BRANO DI PARTENZA:
Per evitare uno scandalo Morphise fu ospitata a Fontainebleu e
questo aveva creato fermento sia nella diplomazia vaticana che
nelle aspiranti amanti, specialmente da parte della più
acerrima nemica della Pompadour, madame d'Estrées, in quanto
sembrava che la piccola potesse dare il cambio alla Pompadour.
Louise dopo tre anni cadde in disgrazia presso il re, perché
le era stato tramato un intrigo. La marchesa d' Estrées
(1) nemica della Pompadour, andò a trovarla al Parco dei
Cervi e le suggerì di far ridere il re chiedendogli come
trattava <la vecchia> (la Pompadour). Era il modo di far
cadere chiunque in disgrazia, perché Luigi non sopportava
chi in sua presenza mancasse di rispetto a chicchessia. Louise
ingenuamente riferì. Il re la fulminò con un'occhiataccia
chiedendole chi le avesse suggerito una simile domanda. Louise
raccontò tutto, ma venne ugualmente licenziata con una
dote di duecentocinquantamila livres e un ufficiale bretone di
nome d'Ayat, per marito. La bambina avuta da Morphise fu messa
in convento con un vitalizio di ottomila livres all'anno.
Per colmo di ironia Louise era stata utilizzata dal pittore Boucher
come modella, sia per un quadro in cui appariva nuda come nella
descrizione di Casanova, sia per il gruppo della Sacra famiglia
in cui il volto della Madonna era rappresentato proprio da quello
di Louise. Questo quadro era finito nella camera della regina,
davanti al quale essa svolgeva le sue devozioni pregando in ginocchio.
Al Parco dei cervi Luigi, per non farsi riconoscere, si faceva
passare per un principe polacco, ospite del re, ma una ragazza,
frugando nelle sue tasche, aveva trovato una lettera, dalla quale
lo aveva riconosciuto, facendo una scenata isterica per ricattarlo.
Costei, tenuta in manicomio per alcuni giorni, era stata convinta
a prendere una bella somma e a tacere per sempre.
Le avventure nel Parco dei cervi non avevano tregua. La varia
umanità che era da lì passata aveva lasciato poche
tracce di sé. Molte di quelle ragazze sono rimaste sconosciute.

DA FARE:
**a.** Trascrivi dal brano su Morphise e il Parco dei Cervi il passo che va da "Per colmo di" a "pregando in ginocchio.".
**b.** Continua il brano su Morphise e il Parco dei Cervi, riprendendo subito dopo la sua ultima frase.

RIGHE DI DATI:

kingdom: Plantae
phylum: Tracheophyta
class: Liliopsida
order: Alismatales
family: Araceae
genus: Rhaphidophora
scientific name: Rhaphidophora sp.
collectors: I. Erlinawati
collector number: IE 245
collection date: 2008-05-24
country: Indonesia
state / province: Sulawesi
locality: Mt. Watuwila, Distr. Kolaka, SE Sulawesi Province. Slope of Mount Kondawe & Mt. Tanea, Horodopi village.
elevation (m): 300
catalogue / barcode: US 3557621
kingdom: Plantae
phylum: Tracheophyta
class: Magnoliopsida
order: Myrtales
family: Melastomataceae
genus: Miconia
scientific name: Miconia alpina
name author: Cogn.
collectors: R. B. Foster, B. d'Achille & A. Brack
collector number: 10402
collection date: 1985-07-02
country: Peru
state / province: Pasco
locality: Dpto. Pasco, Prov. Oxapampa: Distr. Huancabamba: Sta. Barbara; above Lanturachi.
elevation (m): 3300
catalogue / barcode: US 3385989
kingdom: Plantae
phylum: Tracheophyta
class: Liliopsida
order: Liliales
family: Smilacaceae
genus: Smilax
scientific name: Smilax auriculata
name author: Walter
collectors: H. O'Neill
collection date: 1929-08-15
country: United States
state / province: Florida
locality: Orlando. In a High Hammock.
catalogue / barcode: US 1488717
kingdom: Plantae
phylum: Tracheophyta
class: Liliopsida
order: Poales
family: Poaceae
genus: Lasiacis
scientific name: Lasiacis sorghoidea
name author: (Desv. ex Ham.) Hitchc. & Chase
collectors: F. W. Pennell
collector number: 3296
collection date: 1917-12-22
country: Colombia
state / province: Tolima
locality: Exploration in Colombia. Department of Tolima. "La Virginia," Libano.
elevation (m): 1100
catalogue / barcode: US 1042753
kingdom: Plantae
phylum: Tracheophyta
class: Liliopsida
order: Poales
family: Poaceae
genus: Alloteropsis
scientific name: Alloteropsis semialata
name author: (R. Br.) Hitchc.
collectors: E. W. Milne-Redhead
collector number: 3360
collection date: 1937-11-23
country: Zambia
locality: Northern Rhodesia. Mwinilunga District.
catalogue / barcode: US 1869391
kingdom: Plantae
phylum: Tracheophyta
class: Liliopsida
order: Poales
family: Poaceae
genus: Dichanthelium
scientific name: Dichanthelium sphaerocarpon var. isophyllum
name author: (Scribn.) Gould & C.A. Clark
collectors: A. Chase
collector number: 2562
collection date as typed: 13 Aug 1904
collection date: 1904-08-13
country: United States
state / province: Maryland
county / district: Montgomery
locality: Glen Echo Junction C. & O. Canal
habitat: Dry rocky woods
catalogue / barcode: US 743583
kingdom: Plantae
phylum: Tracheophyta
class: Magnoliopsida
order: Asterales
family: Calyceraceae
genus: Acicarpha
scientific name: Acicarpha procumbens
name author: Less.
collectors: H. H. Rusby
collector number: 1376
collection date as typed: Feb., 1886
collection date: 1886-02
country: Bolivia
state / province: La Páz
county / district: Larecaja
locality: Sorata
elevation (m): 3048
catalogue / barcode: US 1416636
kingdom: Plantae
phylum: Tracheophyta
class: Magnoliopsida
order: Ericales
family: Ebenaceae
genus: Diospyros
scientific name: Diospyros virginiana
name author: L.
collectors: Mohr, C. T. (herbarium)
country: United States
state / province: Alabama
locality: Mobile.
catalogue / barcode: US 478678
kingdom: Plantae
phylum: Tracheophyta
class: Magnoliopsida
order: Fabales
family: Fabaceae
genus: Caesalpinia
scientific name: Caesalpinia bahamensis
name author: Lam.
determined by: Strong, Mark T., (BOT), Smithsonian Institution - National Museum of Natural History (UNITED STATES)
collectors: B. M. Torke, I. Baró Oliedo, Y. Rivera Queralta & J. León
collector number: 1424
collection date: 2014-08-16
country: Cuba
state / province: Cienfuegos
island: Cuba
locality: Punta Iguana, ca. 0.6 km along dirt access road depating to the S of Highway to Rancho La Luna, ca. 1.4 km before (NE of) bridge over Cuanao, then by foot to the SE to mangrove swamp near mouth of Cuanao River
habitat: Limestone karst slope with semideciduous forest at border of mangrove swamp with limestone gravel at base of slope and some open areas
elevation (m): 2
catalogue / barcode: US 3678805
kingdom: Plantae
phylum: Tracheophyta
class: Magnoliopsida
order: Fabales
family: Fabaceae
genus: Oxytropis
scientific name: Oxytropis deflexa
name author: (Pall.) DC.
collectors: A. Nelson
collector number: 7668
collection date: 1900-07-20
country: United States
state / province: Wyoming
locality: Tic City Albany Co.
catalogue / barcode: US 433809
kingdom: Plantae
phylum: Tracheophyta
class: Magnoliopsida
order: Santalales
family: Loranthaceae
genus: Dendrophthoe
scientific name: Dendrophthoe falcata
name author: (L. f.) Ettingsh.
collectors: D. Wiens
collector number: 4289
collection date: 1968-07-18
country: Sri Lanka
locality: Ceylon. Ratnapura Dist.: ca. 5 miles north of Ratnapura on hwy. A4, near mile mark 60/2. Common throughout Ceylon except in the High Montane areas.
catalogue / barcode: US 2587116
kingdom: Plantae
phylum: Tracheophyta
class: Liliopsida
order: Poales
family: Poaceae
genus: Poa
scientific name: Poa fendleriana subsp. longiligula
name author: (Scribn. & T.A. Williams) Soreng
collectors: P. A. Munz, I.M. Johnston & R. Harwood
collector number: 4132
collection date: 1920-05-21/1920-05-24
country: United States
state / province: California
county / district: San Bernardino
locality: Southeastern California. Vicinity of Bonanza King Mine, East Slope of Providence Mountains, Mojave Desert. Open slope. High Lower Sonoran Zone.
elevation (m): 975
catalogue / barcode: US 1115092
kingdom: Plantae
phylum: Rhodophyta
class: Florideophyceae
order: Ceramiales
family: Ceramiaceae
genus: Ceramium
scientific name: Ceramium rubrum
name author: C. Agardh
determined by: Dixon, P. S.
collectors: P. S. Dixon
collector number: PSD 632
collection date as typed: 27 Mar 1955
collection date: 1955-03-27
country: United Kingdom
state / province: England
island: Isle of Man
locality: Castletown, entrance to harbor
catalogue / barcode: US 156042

SOLUZIONI DELL'ESERCIZIO:
**a.**
Per colmo di ironia Louise era stata utilizzata dal pittore Boucher
come modella, sia per un quadro in cui appariva nuda come nella
descrizione di Casanova, sia per il gruppo della Sacra famiglia
in cui il volto della Madonna era rappresentato proprio da quello
di Louise. Questo quadro era finito nella camera della regina,
davanti al quale essa svolgeva le sue devozioni pregando in ginocchio.

**b.**
Anche a conoscerli erano nomi senza importanza. Tutte, nel momento
in cui i desideri del re si attutivano, erano congedate e generosamente
gratificate con centomila livres e abbandonate al loro destino,
che normalmente era quello della prostituzione.
Di paternità, per così dire, indesiderate il re
ne aveva avute almeno una ventina. Tutti questi <figli di Francia>
ricevevano una buona pensione ed erano affidati a conventi o a
famiglie discrete. Man mano che morivano, e la mortalità
giovanile stranamente per questi figliastri era frequente, la
pensione andava ad arricchire quella degli altri. Tra costoro
ve ne era uno, il conte du Luc, che era il ritratto del padre
e un altro che il padre aveva voluto portasse il nome dei Borbone
e si chiamasse Louis Aimé (Luigi Amato).
Louis Aimé era figlio di Anne Roman-Coupier (di essa Casanova
ne parla nelle Memorie, ed era stato lui a determinarne il destino).
Il piccolo Luigi Amato di Borbone fu tolto alla madre e, messo
in convento, divenne abate ma aveva le mani bucate. Chiedeva sempre
soldi che non gli venivano rifiutati. Riuscì ad averne
dal successore Luigi XVI e, dopo la morte di questo (ghigliottinato),
anche da Luigi XVIII.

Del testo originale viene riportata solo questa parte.